The student-built satellite launched into space in November, and now it will deploy its antenna on Thursday.

ALEXANDRIA, Va. — Students at a Virginia high school will get to see their hard work pay off on Thursday.

A satellite, built by students at Thomas Jefferson High School for Science and Technology in Alexandria, launched into space on Nov. 26.

The project to build the satellite took seven years to accomplish.

Now, on Thursday, the satellite, called TJREVERB, will move away from the International Space Station (ISS) and deploy its antenna. 

After 45 minutes, the students will attempt to contact the spacecraft using Iridium’s satellite constellation.

The school broke down just how much work the students put into the project over the last seven years.

"The students have done something very special; they engineered the entire project from selecting and integrating Space Grade and COTS parts," the school said. "They designed the printed circuit boards and wired the components themselves. They wrote the software drivers so the hardware can communicate. In addition to the systems engineering aspect of the project, they also developed the flight software, wrote in Python and it executes using a Raspberry Pi Zero. They milled switches and did the cabling."

The school added, "They performed the assembly and the integration. As you can see, the high school students did the impossible and built a custom satellite chassis for their space-based experiment. It will be very exciting to see student work make its way to space."

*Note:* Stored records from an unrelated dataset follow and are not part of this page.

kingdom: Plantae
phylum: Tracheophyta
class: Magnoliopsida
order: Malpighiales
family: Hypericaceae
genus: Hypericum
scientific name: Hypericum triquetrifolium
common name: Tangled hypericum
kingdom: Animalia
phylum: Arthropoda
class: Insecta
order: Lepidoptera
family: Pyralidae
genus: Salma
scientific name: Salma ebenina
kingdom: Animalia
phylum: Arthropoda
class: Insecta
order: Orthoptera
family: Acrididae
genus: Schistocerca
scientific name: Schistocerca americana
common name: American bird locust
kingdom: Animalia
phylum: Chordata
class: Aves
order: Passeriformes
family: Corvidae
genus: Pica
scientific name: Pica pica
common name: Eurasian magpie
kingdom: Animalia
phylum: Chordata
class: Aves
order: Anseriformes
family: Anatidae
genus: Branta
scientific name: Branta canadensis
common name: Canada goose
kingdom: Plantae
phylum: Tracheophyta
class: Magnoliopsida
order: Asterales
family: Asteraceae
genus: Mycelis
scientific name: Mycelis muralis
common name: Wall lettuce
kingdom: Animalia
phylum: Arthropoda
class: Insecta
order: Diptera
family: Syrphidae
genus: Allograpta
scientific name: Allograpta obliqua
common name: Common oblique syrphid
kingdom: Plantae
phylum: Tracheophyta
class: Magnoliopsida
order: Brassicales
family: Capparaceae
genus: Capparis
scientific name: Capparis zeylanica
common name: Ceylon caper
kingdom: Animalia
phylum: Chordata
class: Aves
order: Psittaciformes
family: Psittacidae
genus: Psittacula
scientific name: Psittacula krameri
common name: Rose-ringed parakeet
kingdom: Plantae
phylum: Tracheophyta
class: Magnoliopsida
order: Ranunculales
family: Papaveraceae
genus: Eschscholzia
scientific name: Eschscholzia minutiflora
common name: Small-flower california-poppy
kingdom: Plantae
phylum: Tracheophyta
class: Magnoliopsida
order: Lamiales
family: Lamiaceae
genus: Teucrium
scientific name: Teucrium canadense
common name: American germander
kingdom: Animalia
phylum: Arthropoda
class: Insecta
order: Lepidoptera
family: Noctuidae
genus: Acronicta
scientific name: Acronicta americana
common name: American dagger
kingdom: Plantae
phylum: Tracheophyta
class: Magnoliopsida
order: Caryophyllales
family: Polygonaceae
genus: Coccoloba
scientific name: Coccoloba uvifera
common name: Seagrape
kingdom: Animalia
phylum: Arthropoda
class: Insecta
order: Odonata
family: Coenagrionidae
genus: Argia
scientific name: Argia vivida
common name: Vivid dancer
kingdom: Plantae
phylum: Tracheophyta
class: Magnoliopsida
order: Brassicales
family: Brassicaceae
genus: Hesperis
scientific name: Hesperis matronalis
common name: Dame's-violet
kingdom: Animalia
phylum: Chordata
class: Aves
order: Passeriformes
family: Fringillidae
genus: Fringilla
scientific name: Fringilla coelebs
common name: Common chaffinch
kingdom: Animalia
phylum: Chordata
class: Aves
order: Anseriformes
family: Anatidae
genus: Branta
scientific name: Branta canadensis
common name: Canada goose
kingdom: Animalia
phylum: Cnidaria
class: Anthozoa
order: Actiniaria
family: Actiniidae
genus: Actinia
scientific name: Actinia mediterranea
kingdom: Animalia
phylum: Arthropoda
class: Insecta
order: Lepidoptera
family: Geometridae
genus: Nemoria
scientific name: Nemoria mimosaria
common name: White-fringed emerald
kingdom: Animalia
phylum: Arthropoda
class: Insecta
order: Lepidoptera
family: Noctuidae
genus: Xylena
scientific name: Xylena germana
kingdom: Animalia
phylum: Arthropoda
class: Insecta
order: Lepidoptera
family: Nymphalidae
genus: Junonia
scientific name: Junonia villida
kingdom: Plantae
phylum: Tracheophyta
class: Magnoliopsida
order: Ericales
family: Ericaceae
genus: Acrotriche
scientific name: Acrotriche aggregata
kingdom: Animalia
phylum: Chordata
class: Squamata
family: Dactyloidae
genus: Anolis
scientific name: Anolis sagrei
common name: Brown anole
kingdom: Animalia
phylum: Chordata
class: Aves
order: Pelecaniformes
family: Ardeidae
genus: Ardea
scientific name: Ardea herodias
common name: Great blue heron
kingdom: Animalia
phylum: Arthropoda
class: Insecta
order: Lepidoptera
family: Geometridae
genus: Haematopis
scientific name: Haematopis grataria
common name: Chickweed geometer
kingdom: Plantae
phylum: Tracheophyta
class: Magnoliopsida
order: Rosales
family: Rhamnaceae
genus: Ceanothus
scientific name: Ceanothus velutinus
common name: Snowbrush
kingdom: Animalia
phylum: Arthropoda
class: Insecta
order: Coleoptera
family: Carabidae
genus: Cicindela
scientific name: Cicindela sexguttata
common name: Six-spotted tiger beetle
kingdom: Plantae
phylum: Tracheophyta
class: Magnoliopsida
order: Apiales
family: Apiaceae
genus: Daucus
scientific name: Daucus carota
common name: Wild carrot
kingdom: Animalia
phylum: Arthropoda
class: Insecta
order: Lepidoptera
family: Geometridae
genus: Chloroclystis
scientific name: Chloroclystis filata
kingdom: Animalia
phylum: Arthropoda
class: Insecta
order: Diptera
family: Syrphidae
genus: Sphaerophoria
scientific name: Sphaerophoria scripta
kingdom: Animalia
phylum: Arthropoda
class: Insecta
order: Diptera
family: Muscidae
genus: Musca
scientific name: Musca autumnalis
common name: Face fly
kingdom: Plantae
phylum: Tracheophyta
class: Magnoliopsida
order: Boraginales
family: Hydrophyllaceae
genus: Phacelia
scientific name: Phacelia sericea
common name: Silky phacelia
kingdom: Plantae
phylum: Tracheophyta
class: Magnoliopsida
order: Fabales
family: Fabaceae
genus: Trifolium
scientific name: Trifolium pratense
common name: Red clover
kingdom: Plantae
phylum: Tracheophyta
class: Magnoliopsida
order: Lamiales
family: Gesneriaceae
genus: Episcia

The school says the students have done something many countries have yet to accomplish.

"In fact, we are one of 12 teams of high school students throughout the world working on satellites, and the only one to have built it from the ground up."

The satellite will be deployed at 5:05 a.m. on Thursday. WUSA9's Get Up DC will interview one of the students who helped build the satellite a little later in the morning at 6:15 a.m. Get Up DC will also be joined by the Robotics Lab Director Kristen Kucko.